Lines with the word "others" in them are the ones to copy from the records.

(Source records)
%%
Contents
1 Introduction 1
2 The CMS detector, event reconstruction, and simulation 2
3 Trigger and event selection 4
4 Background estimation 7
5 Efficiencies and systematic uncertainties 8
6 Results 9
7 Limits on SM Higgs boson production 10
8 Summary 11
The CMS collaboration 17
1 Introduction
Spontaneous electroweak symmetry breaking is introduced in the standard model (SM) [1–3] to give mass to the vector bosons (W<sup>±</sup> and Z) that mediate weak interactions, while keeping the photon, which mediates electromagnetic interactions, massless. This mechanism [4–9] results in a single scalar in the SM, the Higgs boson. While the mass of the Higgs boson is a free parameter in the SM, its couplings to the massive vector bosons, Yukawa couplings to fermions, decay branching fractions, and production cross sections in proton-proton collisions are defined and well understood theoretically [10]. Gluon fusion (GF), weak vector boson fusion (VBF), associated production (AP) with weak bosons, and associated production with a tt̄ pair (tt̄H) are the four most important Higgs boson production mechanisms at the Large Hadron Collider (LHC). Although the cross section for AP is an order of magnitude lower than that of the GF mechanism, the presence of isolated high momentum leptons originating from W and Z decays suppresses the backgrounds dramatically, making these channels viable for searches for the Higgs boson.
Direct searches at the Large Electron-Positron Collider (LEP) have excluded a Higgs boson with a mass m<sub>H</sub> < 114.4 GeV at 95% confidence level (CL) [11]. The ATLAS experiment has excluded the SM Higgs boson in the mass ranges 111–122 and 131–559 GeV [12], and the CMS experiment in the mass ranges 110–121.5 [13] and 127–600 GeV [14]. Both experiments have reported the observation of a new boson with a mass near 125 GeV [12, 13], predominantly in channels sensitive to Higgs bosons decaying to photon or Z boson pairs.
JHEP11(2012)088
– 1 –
%%
%%
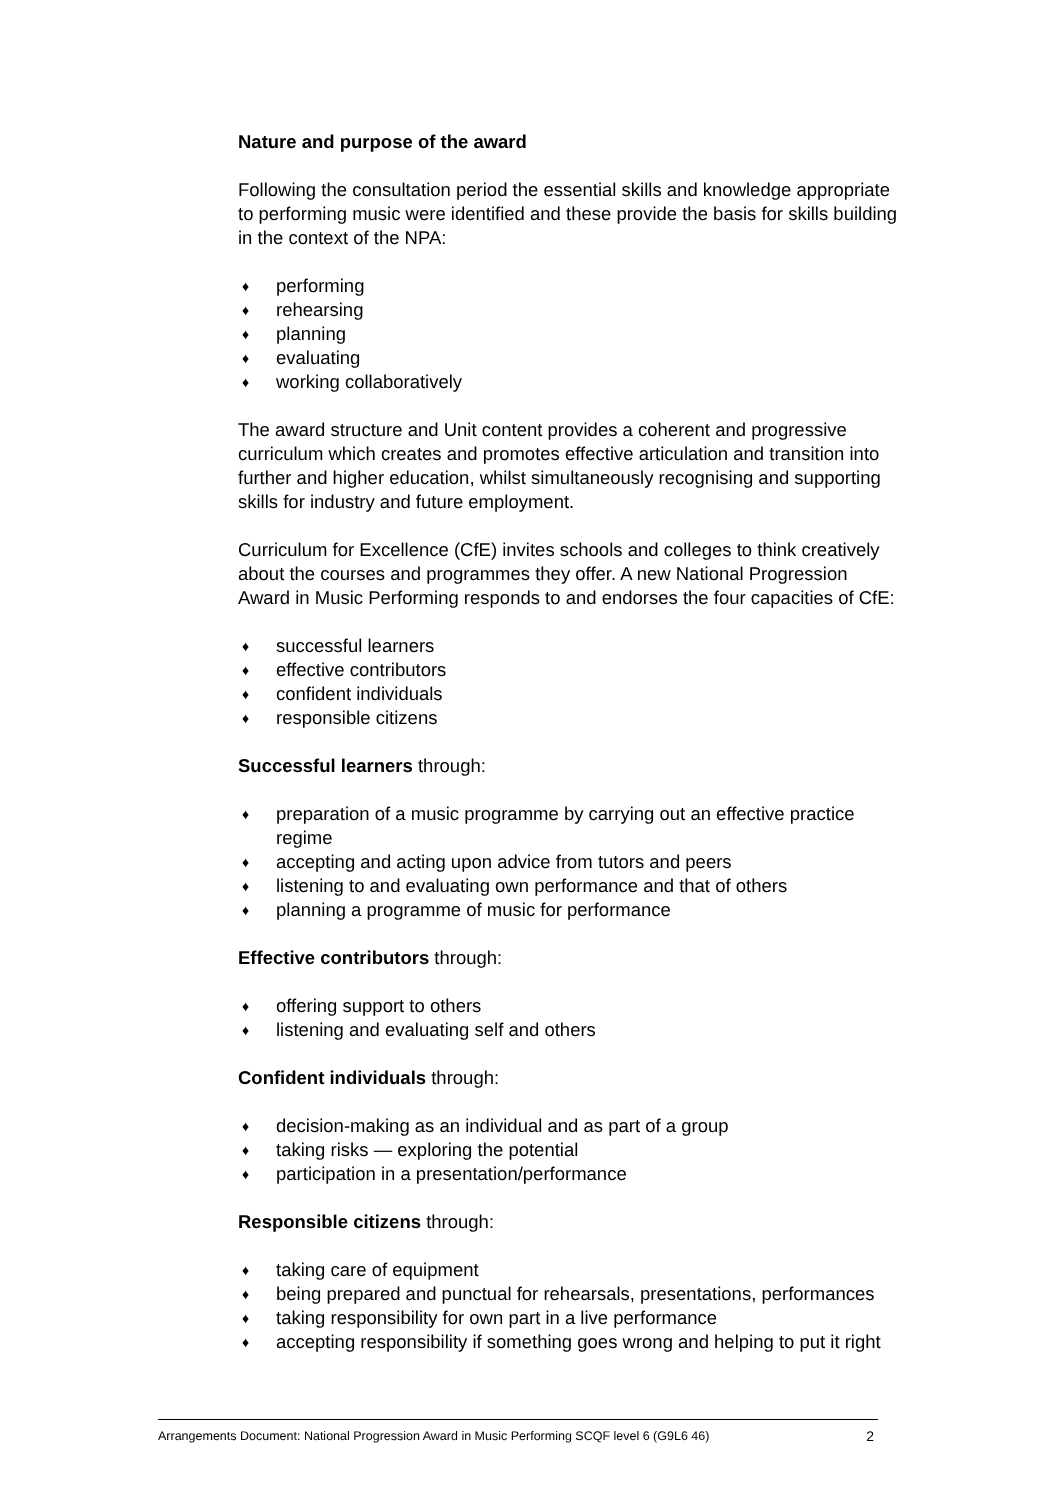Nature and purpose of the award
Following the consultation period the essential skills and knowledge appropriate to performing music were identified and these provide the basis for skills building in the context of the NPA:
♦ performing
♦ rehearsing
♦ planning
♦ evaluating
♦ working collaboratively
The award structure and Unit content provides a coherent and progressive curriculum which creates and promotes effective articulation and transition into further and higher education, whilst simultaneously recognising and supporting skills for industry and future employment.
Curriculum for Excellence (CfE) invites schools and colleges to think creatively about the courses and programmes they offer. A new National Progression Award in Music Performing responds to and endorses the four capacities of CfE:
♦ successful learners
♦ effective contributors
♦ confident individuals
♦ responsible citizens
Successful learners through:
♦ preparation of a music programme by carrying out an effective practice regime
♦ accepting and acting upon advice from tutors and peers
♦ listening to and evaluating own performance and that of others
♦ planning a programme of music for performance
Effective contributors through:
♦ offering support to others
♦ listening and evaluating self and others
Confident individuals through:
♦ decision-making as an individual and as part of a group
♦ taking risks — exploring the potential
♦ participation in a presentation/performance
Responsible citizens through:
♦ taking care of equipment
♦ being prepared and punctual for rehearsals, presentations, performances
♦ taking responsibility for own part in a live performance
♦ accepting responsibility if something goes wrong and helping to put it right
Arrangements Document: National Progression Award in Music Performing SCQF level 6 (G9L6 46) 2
%%
→ **YOUR SOLUTION**
♦ listening to and evaluating own performance and that of others
♦ offering support to others
♦ listening and evaluating self and others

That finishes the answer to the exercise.